Blacktooth loosened his sword in its scabbard, which served to capture my attention.

“I am a traveling actor,” said I, the very ideal of a penitent player. “Here to serve the king.”

“The duke,” corrected Burke with a growl.

“Indeed,” said I. “The duke.”

Blackfoot looked me up and down, shot a glance at my puppet stick, then looked back to me. “You wouldn’t be Robin Goodfellow, would you?”

I sighed. “I am not.”

“Yet you wear the motley of a fool . . .” Blacktooth bent over, put a finger under one eye to better examine me. “Are you sure? If you are, the duke has sent us to fetch you.”

Burke raised his crossbow and trained it upon me. The four spearmen lowered their spears and stepped forward.

“We are fools,” said Drool, climbing to his feet. And they all turned to look at the dim giant, who stepped up to the four spearmen, puffed his chest, and said in a voice borrowed from Blacktooth, “And pirates.”

“Drool, no,” I called.

“Bloody viscous pirates, ya scurvy dogs!” Drool continued in the borrowed voice.

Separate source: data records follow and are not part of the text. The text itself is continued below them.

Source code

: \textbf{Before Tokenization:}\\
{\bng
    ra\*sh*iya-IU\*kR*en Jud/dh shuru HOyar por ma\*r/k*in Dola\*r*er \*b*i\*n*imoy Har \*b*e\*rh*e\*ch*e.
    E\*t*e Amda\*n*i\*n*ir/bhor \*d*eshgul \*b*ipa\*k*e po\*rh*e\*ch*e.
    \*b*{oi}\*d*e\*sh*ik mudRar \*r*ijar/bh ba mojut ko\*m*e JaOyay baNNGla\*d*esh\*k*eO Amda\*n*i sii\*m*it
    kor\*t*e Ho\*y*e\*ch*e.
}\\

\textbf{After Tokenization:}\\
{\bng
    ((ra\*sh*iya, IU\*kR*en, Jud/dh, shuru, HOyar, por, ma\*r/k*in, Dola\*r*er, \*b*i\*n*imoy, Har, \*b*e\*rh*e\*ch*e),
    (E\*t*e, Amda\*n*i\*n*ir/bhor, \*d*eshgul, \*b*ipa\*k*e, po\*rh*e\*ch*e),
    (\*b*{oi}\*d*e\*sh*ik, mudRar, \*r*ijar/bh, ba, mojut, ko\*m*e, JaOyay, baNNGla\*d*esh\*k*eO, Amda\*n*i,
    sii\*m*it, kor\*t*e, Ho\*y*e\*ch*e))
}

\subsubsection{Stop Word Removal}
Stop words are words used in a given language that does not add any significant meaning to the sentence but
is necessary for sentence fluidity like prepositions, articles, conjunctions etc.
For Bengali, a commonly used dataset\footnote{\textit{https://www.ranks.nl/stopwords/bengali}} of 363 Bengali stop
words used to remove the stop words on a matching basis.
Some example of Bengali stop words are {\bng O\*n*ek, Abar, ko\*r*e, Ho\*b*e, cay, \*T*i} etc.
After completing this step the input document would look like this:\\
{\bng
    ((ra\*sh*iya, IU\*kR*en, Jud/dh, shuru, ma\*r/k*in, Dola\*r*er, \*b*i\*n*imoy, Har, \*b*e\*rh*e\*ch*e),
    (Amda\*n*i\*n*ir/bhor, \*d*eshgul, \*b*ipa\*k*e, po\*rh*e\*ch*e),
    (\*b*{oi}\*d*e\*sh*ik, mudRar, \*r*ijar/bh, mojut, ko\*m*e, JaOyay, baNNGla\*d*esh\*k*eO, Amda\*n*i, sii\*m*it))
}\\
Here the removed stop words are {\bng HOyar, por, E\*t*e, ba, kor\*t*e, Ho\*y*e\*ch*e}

“Vicious,” corrected Burke, by habit. He swung his crossbow toward Drool and raised it to aim.

“I think fucking not,” said I. In a single motion I pulled a dagger from the small of my back and flung it underhanded at Burke, where it buried its point a thumb’s length into his bum cheek. The watchman screamed as he let fly his bolt, which sailed well over Drool’s head into the forest.

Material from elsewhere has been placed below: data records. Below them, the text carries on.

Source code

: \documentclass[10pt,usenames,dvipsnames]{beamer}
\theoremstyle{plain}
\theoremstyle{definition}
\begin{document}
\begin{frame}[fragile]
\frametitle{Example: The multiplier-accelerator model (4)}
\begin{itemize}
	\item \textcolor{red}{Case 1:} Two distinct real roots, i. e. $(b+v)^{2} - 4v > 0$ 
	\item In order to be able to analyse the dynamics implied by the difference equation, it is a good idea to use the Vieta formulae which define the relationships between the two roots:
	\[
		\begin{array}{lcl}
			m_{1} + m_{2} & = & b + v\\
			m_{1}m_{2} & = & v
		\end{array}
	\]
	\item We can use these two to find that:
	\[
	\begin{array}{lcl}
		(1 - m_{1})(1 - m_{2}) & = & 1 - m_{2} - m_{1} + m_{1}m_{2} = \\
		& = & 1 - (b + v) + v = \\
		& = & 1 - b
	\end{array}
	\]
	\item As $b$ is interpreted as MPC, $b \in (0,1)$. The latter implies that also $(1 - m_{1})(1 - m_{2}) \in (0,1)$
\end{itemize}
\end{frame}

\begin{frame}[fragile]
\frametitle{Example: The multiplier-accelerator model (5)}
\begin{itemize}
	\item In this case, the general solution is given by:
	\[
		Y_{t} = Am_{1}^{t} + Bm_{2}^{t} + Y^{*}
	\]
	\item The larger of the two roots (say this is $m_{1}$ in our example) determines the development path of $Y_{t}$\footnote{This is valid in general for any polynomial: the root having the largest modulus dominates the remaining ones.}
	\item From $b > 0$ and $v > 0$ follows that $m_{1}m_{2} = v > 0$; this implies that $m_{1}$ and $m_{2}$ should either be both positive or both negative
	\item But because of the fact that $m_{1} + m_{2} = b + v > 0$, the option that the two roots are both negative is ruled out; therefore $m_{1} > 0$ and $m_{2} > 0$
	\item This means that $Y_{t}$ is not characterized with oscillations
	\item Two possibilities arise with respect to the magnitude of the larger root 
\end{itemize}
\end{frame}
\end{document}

Meanwhile, Blacktooth had drawn his sword and made a mighty swipe that would have relieved me of my head had I not leaned away. I could hear the blade whistle through the air as it passed by my nose. I scuttled away from Blacktooth, readying myself for a second dodge, but the captain held his sword fast at en garde, then looked around it, as if the blade might be blocking his vision.

“Where did he go?” He swung his sword harmlessly through the air in front of him as if searching for a spirit. Behind me, the Mechanicals cowered together in a huddle.

He looked to Drool, who stared at me, more gap jawed than normal, a bit of dribble spilling down his chin. “Pocket?”

“Seize him,” said the captain, and the spearmen fell on Drool, wrestling him to the ground. Burke was limping in a circle, trying to get a grip on my dagger, which wagged in his bum like the tail of a friendly dog.

“Run, you bloody idiot,” called the puppet Jones, from his place in the dirt. “Run!”

There was no helping Drool, the spearmen were clearly better fighters than their commander and already had the great git pinned, a man on each limb.